On Monday, another Tory MP, Nigel Adams, also formally resigned – being named the Steward and Bailiff of the Manor of Northstead. He will likely only stay in the position briefly until Ms Dorries takes it on to formally quit.

‌There have been claims that Mr Johnson reached a “gentleman’s agreement” with Mr Sunak that he would wave through the honours list and allow the MPs to be re-vetted by Holac at a later date, so they would not have to stand down now.

‌One Downing Street source said the Cabinet Office had made it clear to Mr Johnson that there is no re-vetting process. ‌

But Mr Johnson’s camp accused the man who was his chancellor of having “secretly blocked” the peerages of Ms Dorries and other allies in his resignation list.

‌An ally of the former prime minister said: “Rishi secretly blocked the peerages for Nadine and others.
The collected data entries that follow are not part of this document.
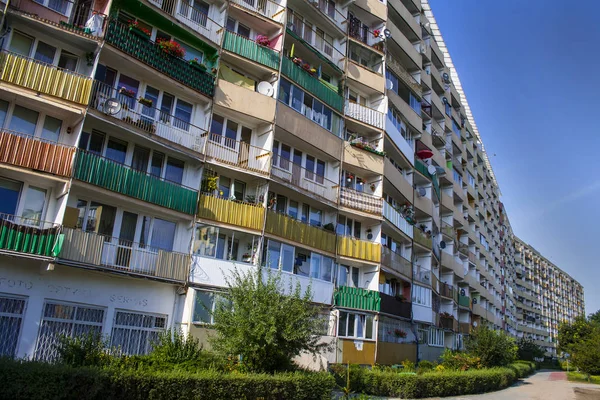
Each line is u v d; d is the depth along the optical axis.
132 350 18.67
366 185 30.44
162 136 20.58
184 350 15.94
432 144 42.72
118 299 18.55
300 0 27.91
He refused to ask for them to undergo basic checks that could have taken only a few weeks or even days.”

Chris Bryant, the Labour MP and former chairman of the Commons privileges committee, tweeted:

Purely puerile was how I described Johnson’s hissy fit resignation. I hadn’t thought it would be followed by pathetic playground antics by both Sunak and Johnson arguing over who’s lying and who started it.

— Chris Bryant (@RhonddaBryant) June 12, 2023

The escalating war of words came after Downing Street published Mr Johnson’s resignation honours list on Friday, lacking the names of sitting MPs including Sir Alok Sharma, who was Cop26 president, and Mr Adams.

‌Hours later, Mr Johnson announced that he would stand down as an MP as the privileges committee investigating whether he lied to Parliament over partygate prepared to find that he had broken the rules and recommended a suspension that could trigger a by-election in his Uxbridge and South Ruislip constituency.

‌Mr Johnson’s camp has accused his successor of breaking the deal that has now enflamed tensions rather than buying a ceasefire in the hostilities.

‌The Prime Minister’s official spokesman said it was “entirely untrue to say that anyone from No 10 attempted to remove or change” the list approved by Holac, understood to have been finalised in February.

‌The body, which Mr Johnson himself overruled while in No 10 over the peerage of the Tory donor Peter Cruddas, has confirmed it did not support eight nominees put forward by the former leader.

‌The spokesman said Mr Sunak did not regret his comments, and he had been “asked a direct question” before giving “a clear answer”.‌

Nadine Dorries labelled Mr Sunak a “privileged posh boy” as she accused him of stopping her getting a peerage because of her working class background.

She told Talk TV he had been “duplicitous and cruel” and said she was sure Mr Johnson had not deceived her over whether she would get an honour.

In a further escalation, Mr Johnson told the Express on Monday: “We must fully deliver on Brexit and on the 2019 manifesto. We must smash Labour at the next election.

“Nothing less than absolute victory and total Brexit will do – and as the great Arnold Schwarzenegger said, I’ll be back.”